Erlanda Syahputra, Hidup Tanpa Sinyal HP dan Kerap Didatangi Harimau
Banyak guru pegawai negeri sipil (PNS) yang bertugas di wilayah itu, namun hanya bertahan tiga atau lima bulan.

Laporan Wartawan Serambi Indonesia Khalidin
BERTUGAS sebagai guru di daerah terpencil bukanlah pekerjaan mudah. Tak banyak orang yang siap tinggal jauh dari hiruk pikuk perkotaan. Tapi tantangan ini tidak berlaku bagi Erlanda Syahputra, sosok guru terpencil di Kecamatan Longkib, Kota Subulussalam.

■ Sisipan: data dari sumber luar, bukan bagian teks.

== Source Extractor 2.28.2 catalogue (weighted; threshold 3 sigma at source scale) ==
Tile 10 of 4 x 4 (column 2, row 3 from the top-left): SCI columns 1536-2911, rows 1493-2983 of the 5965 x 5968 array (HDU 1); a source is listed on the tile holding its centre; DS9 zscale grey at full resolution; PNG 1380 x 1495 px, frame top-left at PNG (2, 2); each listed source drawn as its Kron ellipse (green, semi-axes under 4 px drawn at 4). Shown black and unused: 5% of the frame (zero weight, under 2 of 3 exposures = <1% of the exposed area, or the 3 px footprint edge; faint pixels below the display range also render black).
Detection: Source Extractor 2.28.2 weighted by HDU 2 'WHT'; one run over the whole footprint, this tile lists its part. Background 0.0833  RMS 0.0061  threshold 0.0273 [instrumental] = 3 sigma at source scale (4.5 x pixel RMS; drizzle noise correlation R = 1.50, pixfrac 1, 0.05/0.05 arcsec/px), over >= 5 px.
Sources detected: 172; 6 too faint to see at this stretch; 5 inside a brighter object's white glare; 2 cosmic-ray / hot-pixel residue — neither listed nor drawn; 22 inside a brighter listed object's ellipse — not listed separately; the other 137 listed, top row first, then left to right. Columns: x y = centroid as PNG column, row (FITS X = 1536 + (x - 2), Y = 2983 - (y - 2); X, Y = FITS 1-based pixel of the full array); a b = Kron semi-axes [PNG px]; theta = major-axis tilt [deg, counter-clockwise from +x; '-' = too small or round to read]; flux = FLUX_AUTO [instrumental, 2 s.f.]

TUJUH tahun lalu Erlanda Syahputra (34), memutuskan menjadi guru bagi anak-anak di Desa Darussalam, sebuah perkampungan eks transmigrasi XX atau dikenal dengan sebutan transmigrasi Bhineka Tunggal Ika, 40 kilometer dari pusat Kota Subulussalam.
SDN Darussalam hanya memiliki 43 murid dengan enam ruang belajar, dan fasilitas yang serba minim seperti tanpa dilengkapi bangunan MCK, perpusakaan dan kantor sementara rumah dinas guru setempat juga masih sangat kumuh karena bertahun-tahun tak direhab.
Di wilayah itu, jalan belum dilapisi aspal sehingga setiap hari para guru harus bergumul dengan lumpur saat pulang dan pergi mengajar dan di sanalah Erlanda dan beberapa guru lainnya hidup, tinggal dan mengabdi.
“Waktu saya pertama kali menginjakkan kaki di Darussalam sambutan hangat penuh harapan dari masyarakat membuat saya terharu," kata Erlanda saat Serambi menyambangi SDN Darussalam, pekan lalu.
Tatapan masyarakat penuh harapan itu seolah agar saya hadir di sini, mendidik anak-anak mereka dan ini membuat saya makin betah di kampung ini.
Berdasarkan keterangan masyarakat setempat, ada banyak guru pegawai negeri sipil (PNS) yang bertugas di wilayah itu, namun hanya bertahan tiga atau lima bulan.
Setelah itu, mereka pindah ke daerah lain yang lebih dekat dengan kota, sementara Erlanda, ayah satu putra ini telah mengabdi di SDN Darussalam sejak 2009 lalu.
Besarnya niat untuk mengabdi bagi anak-anak di wilayah pedalaman itu juga ia buktikan dengan memindahkan istrinya dari tempat mengajar di SDN Pasir Belo, Kecamatan Sultan Daulat.
Tak hanya itu, Erlanda bahkan saat ini telah membangun rumah pribadi di kampung terpencil tersebut.
”Soal pindah ini sangat sering ditanyakan orang-orang, tapi yang pasti saya belum berniat pindah hingga sepuluh tahun lagi,” tutur suami dari Irma Rapita ini.
Erlanda menuturkan dirinya sempat bimbang saat ditempatkan di daerah terpencil yang dikelilingi gunung dan rimba.
Namun saat itu ia tidak bisa protes karena sudah menjadi tugas.
Belakangan, Erlanda pun mengaku semakin menyadari kalau tugas yang dia emban begitu mulia.